Kunozan Toshogu clock
- Date: 1573, Belgium
The Kunouzan Toshogu clock, as it might be called, is the oldest extant Western-made clock in Japan. It is held at the Kunouzan Toshogu Museum in Shizuoka, and has been designated an Important Cultural Property.
The clock, made primarily of brass, is about 21.5 cm in height, 12.5 cm in width, and weighs about 2.8 kg. It was a gift to Tokugawa Ieyasu from King Philip III of Spain, as an expression of gratitude for the crew of a Spanish ship being rescued after being shipwrecked off the coast of Chiba prefecture in 1609.

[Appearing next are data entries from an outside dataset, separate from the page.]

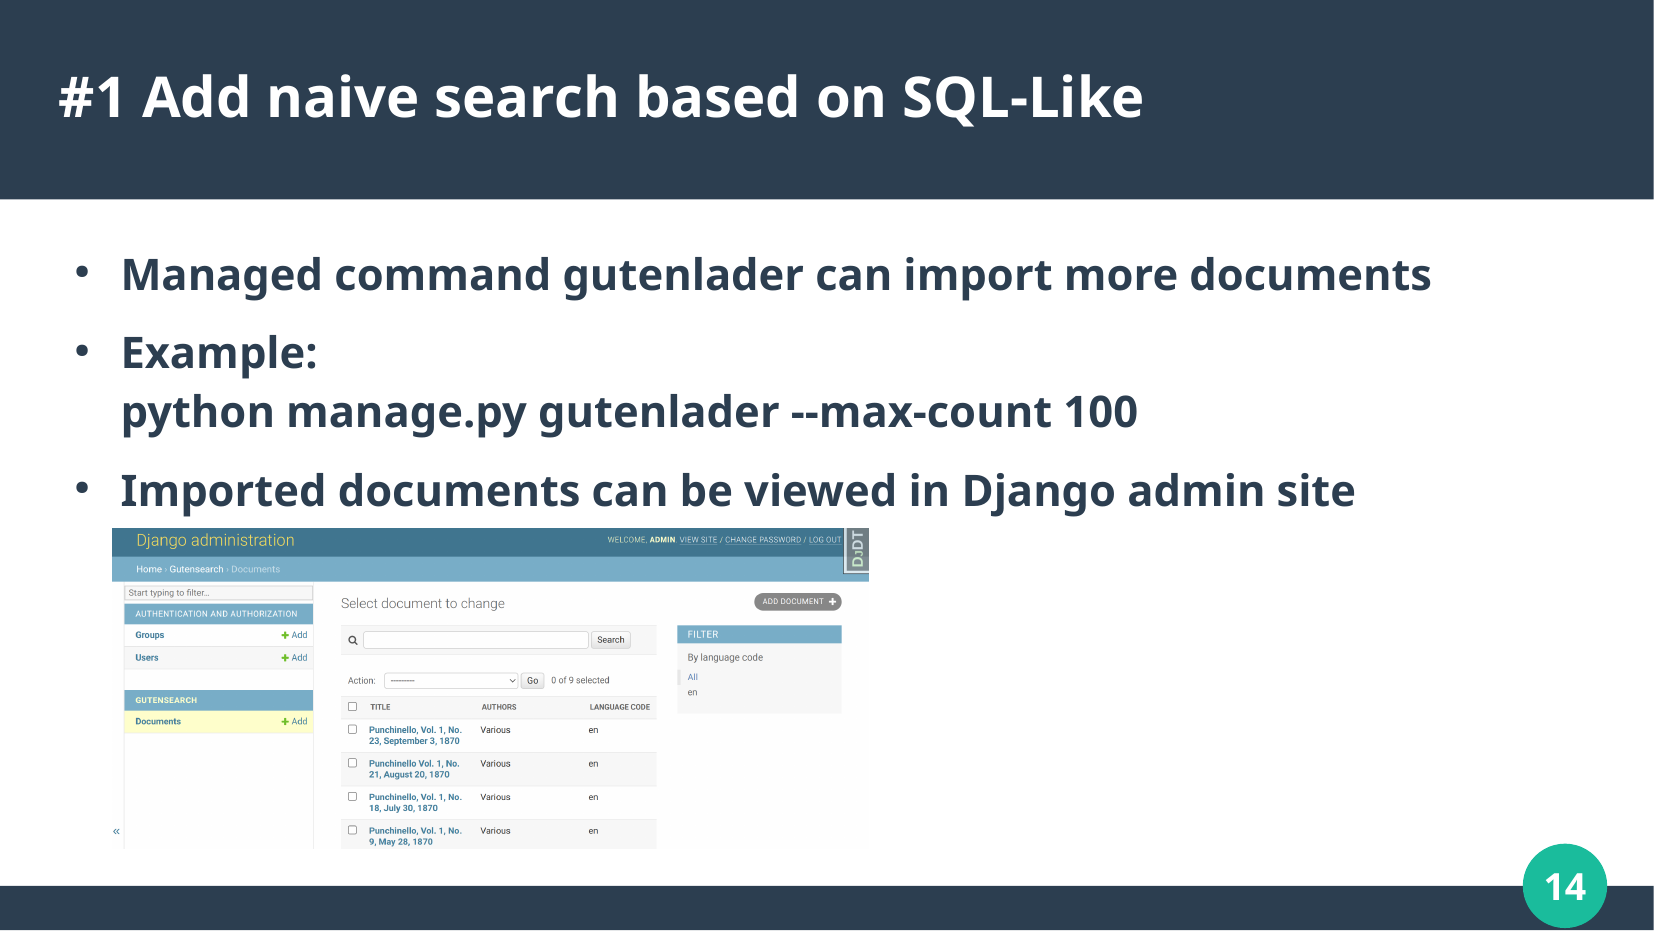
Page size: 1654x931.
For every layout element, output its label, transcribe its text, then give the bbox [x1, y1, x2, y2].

title #1 Add naive search based on SQL-Like [59, 37, 1595, 155]
picture [112, 528, 869, 849]
list Managed command gutenlader can import more documents Example: python manage.py gutenlader --max-count 100 Imported documents can be viewed in Django admin site [59, 243, 1613, 526]
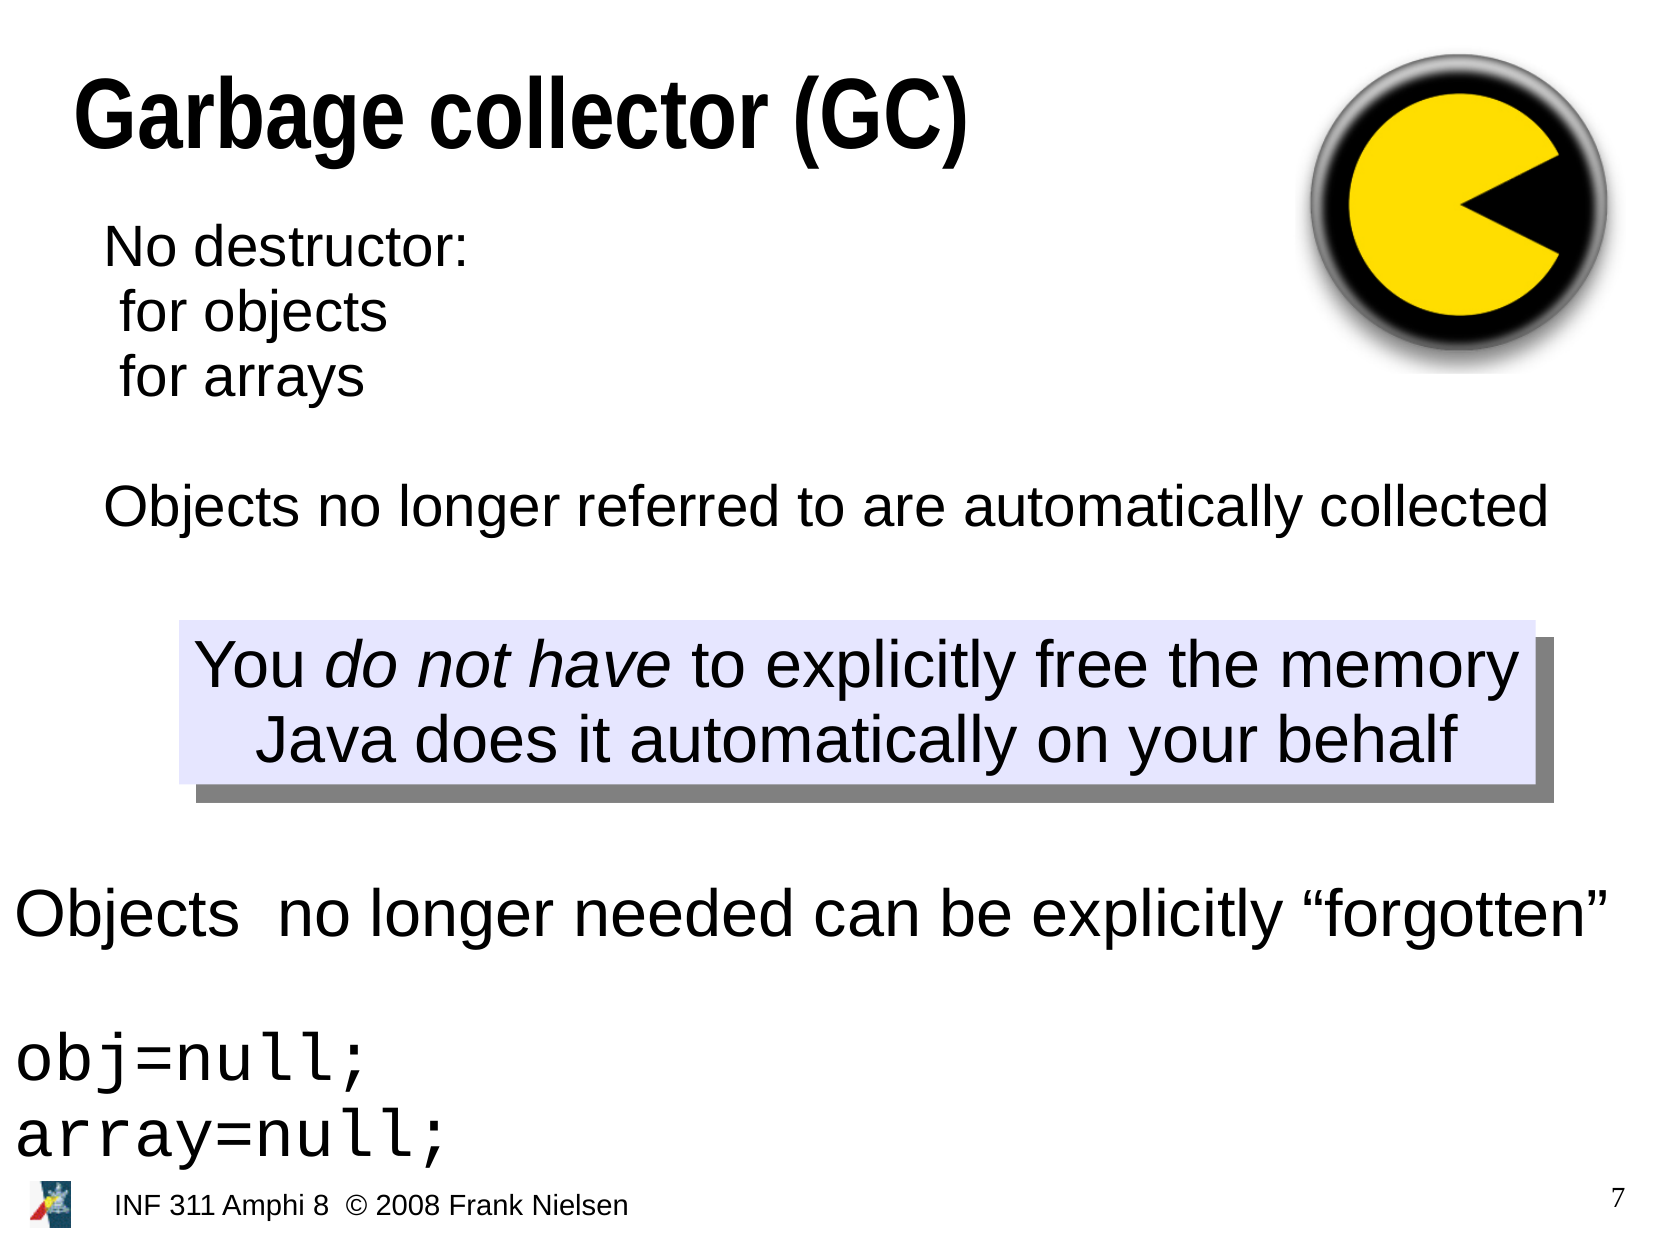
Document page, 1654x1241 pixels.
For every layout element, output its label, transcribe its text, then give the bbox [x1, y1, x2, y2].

For centuries, the clock has been believed to date to 1581, and to have been made in Madrid by the Flemish clockmaker Hans de Evalo, official clockmaker to the Spanish monarchy, as is written on a plaque affixed to the back of the clock. However, scholars discovered in 2014 or 2015 that a set of markings on the clock, beneath that plaque, indicate a date of 1573. Scholars now believe the clock was made in that earlier year, in Brussels, and by a different clockmaker.
- "X-ray reveals Western clock given to Tokugawa Ieyasu made in Belgium, not Spain," Asahi Shimbun, 4 April 2015.